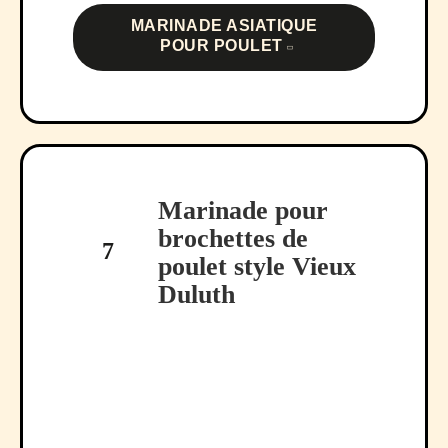
MARINADE ASIATIQUE
POUR POULET
Marinade pour
brochettes de
7
poulet style Vieux
Duluth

________________________

PROBLEM DESCRIPTION
Pull the text lines out of the records above and copy them word for word, without the pictures.

RESULT OF THIS EXERCISE
MARINADE ASIATIQUE
POUR POULET
Marinade pour
brochettes de
7
poulet style Vieux
Duluth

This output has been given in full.